**WHAT THE EXERCISE ASKS:**
The response should be an exact copy of the records, with the pictures removed.

**DATA:**
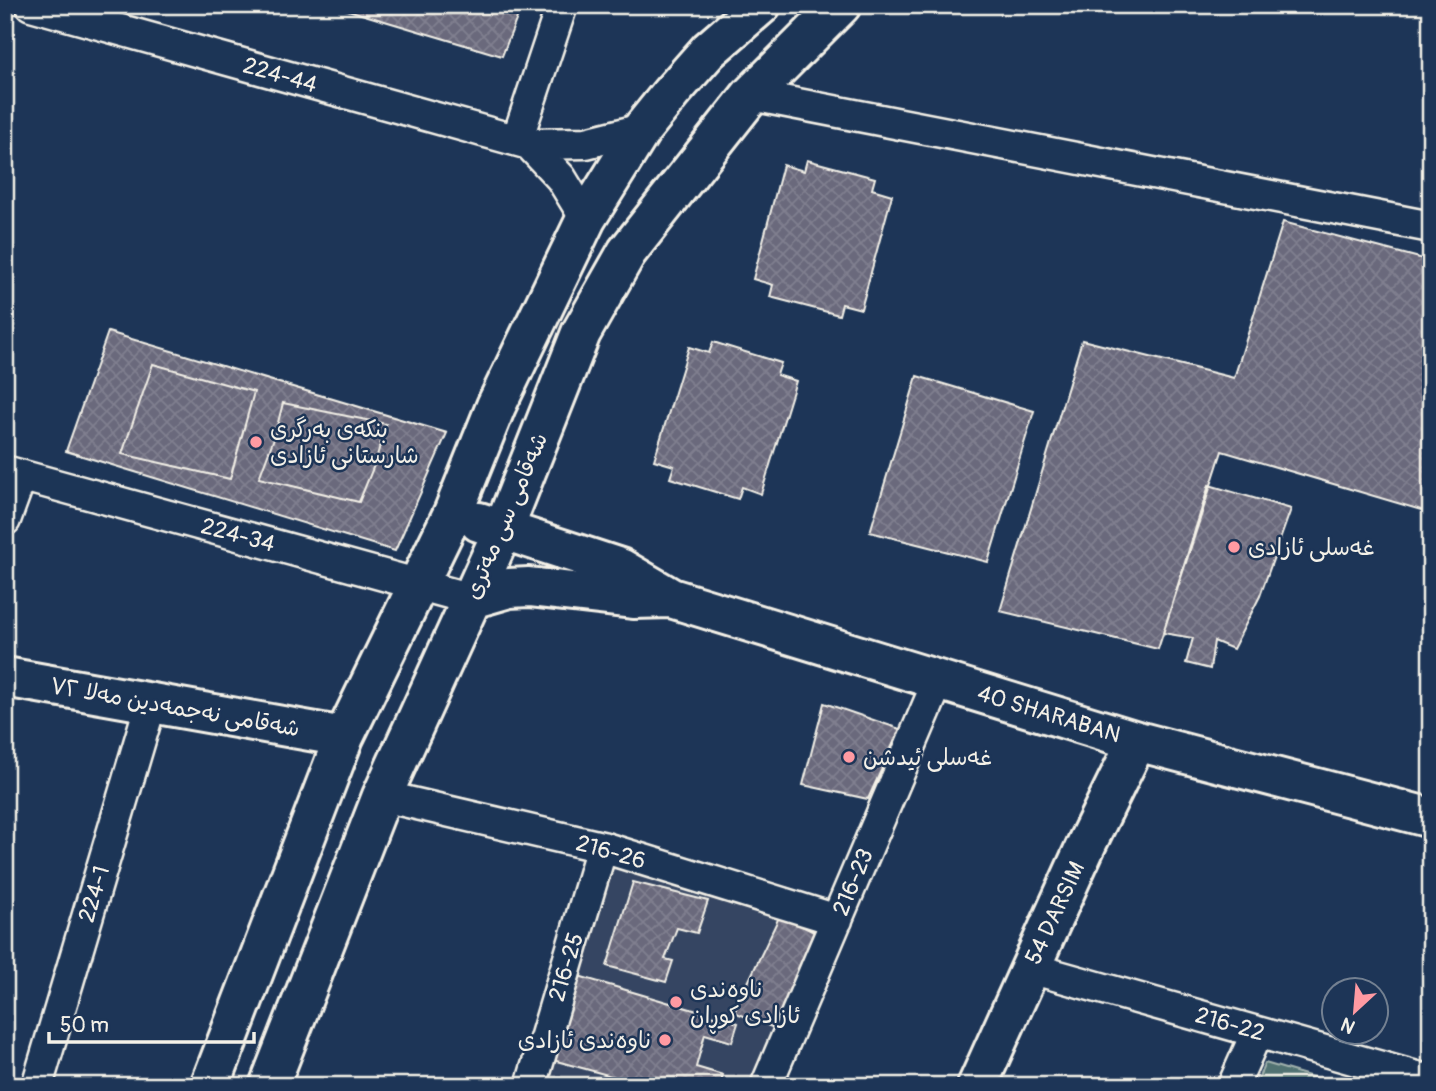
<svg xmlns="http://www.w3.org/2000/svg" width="1436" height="1091" font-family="Pangolin,'Playpen Sans Arabic',sans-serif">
<defs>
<pattern id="building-cross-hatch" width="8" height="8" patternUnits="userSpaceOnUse" patternTransform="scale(1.75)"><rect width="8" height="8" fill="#6a697c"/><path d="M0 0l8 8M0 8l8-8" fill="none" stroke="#807f8f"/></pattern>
</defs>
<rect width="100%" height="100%" fill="#1d3557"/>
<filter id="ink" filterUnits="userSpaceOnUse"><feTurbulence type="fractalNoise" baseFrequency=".0143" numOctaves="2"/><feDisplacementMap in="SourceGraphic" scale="14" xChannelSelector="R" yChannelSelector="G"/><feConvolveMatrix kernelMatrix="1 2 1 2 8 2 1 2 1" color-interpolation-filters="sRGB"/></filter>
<g filter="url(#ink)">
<path fill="#344562" d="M610 865 817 926 750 1086H540Z"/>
<path fill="#517272" stroke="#a2b2ad" stroke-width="2" d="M1265 1063 1343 1086H1255Z"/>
<path fill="url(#building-cross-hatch)" stroke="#f4f1e8" stroke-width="2" d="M331 5H522L502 56Z
M807 160 875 178 872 189 892 195 861 309 842 304 839 315 770 297 773 285 753 279 783 165 804 171Z
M1283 222 1431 261V513L1222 451 1158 649 1000 611 1082 340 1234 378Z
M108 332 447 433 395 551 66 451Z
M713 342 781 363 777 375 796 381 761 494 742 487 738 499 670 478 674 466 654 460 689 347 709 353Z
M153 364 254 392 230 479 122 454Z
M917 376 1034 411 988 562 870 532Z
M283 403 386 424 375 463 359 502 259 478 274 438Z
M1209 485 1291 509 1260 596 1233 649 1214 641 1210 669 1186 663 1193 638 1163 633Z
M824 703 900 729 868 799 803 785Z
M633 882 708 901 697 933 677 928 665 959 673 961 666 982 607 966Z
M780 915 814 932 774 1028 734 1012Z
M575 975 738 1023 732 1042 705 1034 696 1067 723 1075 720 1086H648L549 1059Z"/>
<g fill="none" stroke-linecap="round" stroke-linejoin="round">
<defs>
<path id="street" d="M31 5 529 144 586 143 642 129
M751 95 1431 227
M517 140 562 5
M529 144 561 178 586 219
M5 471 471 599
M5 520 21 476
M382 796 602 847 837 920
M1030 968 1431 1081
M37 1086 151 703
M531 1086 602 847
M766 1086 939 679
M1233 1086 1257 1032"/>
<path id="secondary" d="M479 522 620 568 671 598 1137 741 1431 818
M471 599 509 588 529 587 633 599 671 598
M5 677 344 737
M210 1086 344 737 453 513 496 406 586 219 642 129 671 93 709 50 761 5
M269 1086 382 796 503 530 581 333 627 252 751 95 841 5
M977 1086 1087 843 1137 741"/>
</defs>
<use href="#street" stroke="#f4f1e8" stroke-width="35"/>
<use href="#secondary" stroke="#f4f1e8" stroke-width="44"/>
<use href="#street" stroke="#1d3557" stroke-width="30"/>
<use href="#secondary" stroke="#1d3557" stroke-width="38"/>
</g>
</g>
<g fill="#ff9aa2" stroke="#1d3557" stroke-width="2.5">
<circle cx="256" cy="442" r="7"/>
<circle cx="1234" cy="547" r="7"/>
<circle cx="849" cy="757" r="7"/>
<circle cx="676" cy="1002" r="7"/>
<circle cx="665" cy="1040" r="7"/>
</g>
<g text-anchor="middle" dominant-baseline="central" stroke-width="5" stroke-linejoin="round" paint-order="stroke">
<g font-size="23" fill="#f4f1e8" stroke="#1d3557">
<text transform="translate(280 75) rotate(16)">224-44</text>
<text transform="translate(506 516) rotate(-67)">شەقامی سی مەتری</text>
<text transform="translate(238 535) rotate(15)">224-34</text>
<text transform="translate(175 707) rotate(10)">شەقامی نەجمەدین مەلا ٧٢</text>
<text transform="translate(1049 714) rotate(17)">40 SHARABAN</text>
<text transform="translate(611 852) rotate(16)">216-26</text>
<text transform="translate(853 882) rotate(-67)">216-23</text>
<text transform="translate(94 894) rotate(-73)">224-1</text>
<text transform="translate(1055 913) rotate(-65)">54 DARSIM</text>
<text transform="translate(566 967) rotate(-73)">216-25</text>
<text transform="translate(1230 1024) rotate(16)">216-22</text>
</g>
<g font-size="23" fill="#f4f1e8" stroke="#1d3557" text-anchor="start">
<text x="270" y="429">بنکەی بەرگری<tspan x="270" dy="26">شارستانی ئازادی</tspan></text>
<text x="1248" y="547">غەسلی ئازادی</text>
<text x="863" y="757">غەسلی ئیدشن</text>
<text x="690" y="989">ناوەندی<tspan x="690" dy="26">ئازادی کوڕان</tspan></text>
<text x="651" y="1040" text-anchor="end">ناوەندی ئازادی</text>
</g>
</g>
<rect width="1436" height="1091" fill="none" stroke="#1d3557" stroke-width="28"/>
<rect x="14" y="14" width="1408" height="1063" fill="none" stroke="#f4f1e8" stroke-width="2.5" filter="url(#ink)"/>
<g transform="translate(1355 1011) rotate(206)"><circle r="33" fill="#1d3557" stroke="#738091" stroke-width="2"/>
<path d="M0-5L12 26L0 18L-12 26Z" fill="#ff9aa2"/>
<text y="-10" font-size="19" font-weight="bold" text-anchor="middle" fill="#f4f1e8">N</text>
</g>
<path d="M49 1032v10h205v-10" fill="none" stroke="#f4f1e8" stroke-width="3.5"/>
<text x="60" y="1032" font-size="21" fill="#f4f1e8" stroke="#1d3557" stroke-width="5" paint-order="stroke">50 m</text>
</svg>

**ANSWER SECTION:**
<svg xmlns="http://www.w3.org/2000/svg" width="1436" height="1091" font-family="Pangolin,'Playpen Sans Arabic',sans-serif">
<defs>
<pattern id="building-cross-hatch" width="8" height="8" patternUnits="userSpaceOnUse" patternTransform="scale(1.75)"><rect width="8" height="8" fill="#6a697c"/><path d="M0 0l8 8M0 8l8-8" fill="none" stroke="#807f8f"/></pattern>
</defs>
<rect width="100%" height="100%" fill="#1d3557"/>
<filter id="ink" filterUnits="userSpaceOnUse"><feTurbulence type="fractalNoise" baseFrequency=".0143" numOctaves="2"/><feDisplacementMap in="SourceGraphic" scale="14" xChannelSelector="R" yChannelSelector="G"/><feConvolveMatrix kernelMatrix="1 2 1 2 8 2 1 2 1" color-interpolation-filters="sRGB"/></filter>
<g filter="url(#ink)">
<path fill="#344562" d="M610 865 817 926 750 1086H540Z"/>
<path fill="#517272" stroke="#a2b2ad" stroke-width="2" d="M1265 1063 1343 1086H1255Z"/>
<path fill="url(#building-cross-hatch)" stroke="#f4f1e8" stroke-width="2" d="M331 5H522L502 56Z
M807 160 875 178 872 189 892 195 861 309 842 304 839 315 770 297 773 285 753 279 783 165 804 171Z
M1283 222 1431 261V513L1222 451 1158 649 1000 611 1082 340 1234 378Z
M108 332 447 433 395 551 66 451Z
M713 342 781 363 777 375 796 381 761 494 742 487 738 499 670 478 674 466 654 460 689 347 709 353Z
M153 364 254 392 230 479 122 454Z
M917 376 1034 411 988 562 870 532Z
M283 403 386 424 375 463 359 502 259 478 274 438Z
M1209 485 1291 509 1260 596 1233 649 1214 641 1210 669 1186 663 1193 638 1163 633Z
M824 703 900 729 868 799 803 785Z
M633 882 708 901 697 933 677 928 665 959 673 961 666 982 607 966Z
M780 915 814 932 774 1028 734 1012Z
M575 975 738 1023 732 1042 705 1034 696 1067 723 1075 720 1086H648L549 1059Z"/>
<g fill="none" stroke-linecap="round" stroke-linejoin="round">
<defs>
<path id="street" d="M31 5 529 144 586 143 642 129
M751 95 1431 227
M517 140 562 5
M529 144 561 178 586 219
M5 471 471 599
M5 520 21 476
M382 796 602 847 837 920
M1030 968 1431 1081
M37 1086 151 703
M531 1086 602 847
M766 1086 939 679
M1233 1086 1257 1032"/>
<path id="secondary" d="M479 522 620 568 671 598 1137 741 1431 818
M471 599 509 588 529 587 633 599 671 598
M5 677 344 737
M210 1086 344 737 453 513 496 406 586 219 642 129 671 93 709 50 761 5
M269 1086 382 796 503 530 581 333 627 252 751 95 841 5
M977 1086 1087 843 1137 741"/>
</defs>
<use href="#street" stroke="#f4f1e8" stroke-width="35"/>
<use href="#secondary" stroke="#f4f1e8" stroke-width="44"/>
<use href="#street" stroke="#1d3557" stroke-width="30"/>
<use href="#secondary" stroke="#1d3557" stroke-width="38"/>
</g>
</g>
<g fill="#ff9aa2" stroke="#1d3557" stroke-width="2.5">
<circle cx="256" cy="442" r="7"/>
<circle cx="1234" cy="547" r="7"/>
<circle cx="849" cy="757" r="7"/>
<circle cx="676" cy="1002" r="7"/>
<circle cx="665" cy="1040" r="7"/>
</g>
<g text-anchor="middle" dominant-baseline="central" stroke-width="5" stroke-linejoin="round" paint-order="stroke">
<g font-size="23" fill="#f4f1e8" stroke="#1d3557">
<text transform="translate(280 75) rotate(16)">224-44</text>
<text transform="translate(506 516) rotate(-67)">شەقامی سی مەتری</text>
<text transform="translate(238 535) rotate(15)">224-34</text>
<text transform="translate(175 707) rotate(10)">شەقامی نەجمەدین مەلا ٧٢</text>
<text transform="translate(1049 714) rotate(17)">40 SHARABAN</text>
<text transform="translate(611 852) rotate(16)">216-26</text>
<text transform="translate(853 882) rotate(-67)">216-23</text>
<text transform="translate(94 894) rotate(-73)">224-1</text>
<text transform="translate(1055 913) rotate(-65)">54 DARSIM</text>
<text transform="translate(566 967) rotate(-73)">216-25</text>
<text transform="translate(1230 1024) rotate(16)">216-22</text>
</g>
<g font-size="23" fill="#f4f1e8" stroke="#1d3557" text-anchor="start">
<text x="270" y="429">بنکەی بەرگری<tspan x="270" dy="26">شارستانی ئازادی</tspan></text>
<text x="1248" y="547">غەسلی ئازادی</text>
<text x="863" y="757">غەسلی ئیدشن</text>
<text x="690" y="989">ناوەندی<tspan x="690" dy="26">ئازادی کوڕان</tspan></text>
<text x="651" y="1040" text-anchor="end">ناوەندی ئازادی</text>
</g>
</g>
<rect width="1436" height="1091" fill="none" stroke="#1d3557" stroke-width="28"/>
<rect x="14" y="14" width="1408" height="1063" fill="none" stroke="#f4f1e8" stroke-width="2.5" filter="url(#ink)"/>
<g transform="translate(1355 1011) rotate(206)"><circle r="33" fill="#1d3557" stroke="#738091" stroke-width="2"/>
<path d="M0-5L12 26L0 18L-12 26Z" fill="#ff9aa2"/>
<text y="-10" font-size="19" font-weight="bold" text-anchor="middle" fill="#f4f1e8">N</text>
</g>
<path d="M49 1032v10h205v-10" fill="none" stroke="#f4f1e8" stroke-width="3.5"/>
<text x="60" y="1032" font-size="21" fill="#f4f1e8" stroke="#1d3557" stroke-width="5" paint-order="stroke">50 m</text>
</svg>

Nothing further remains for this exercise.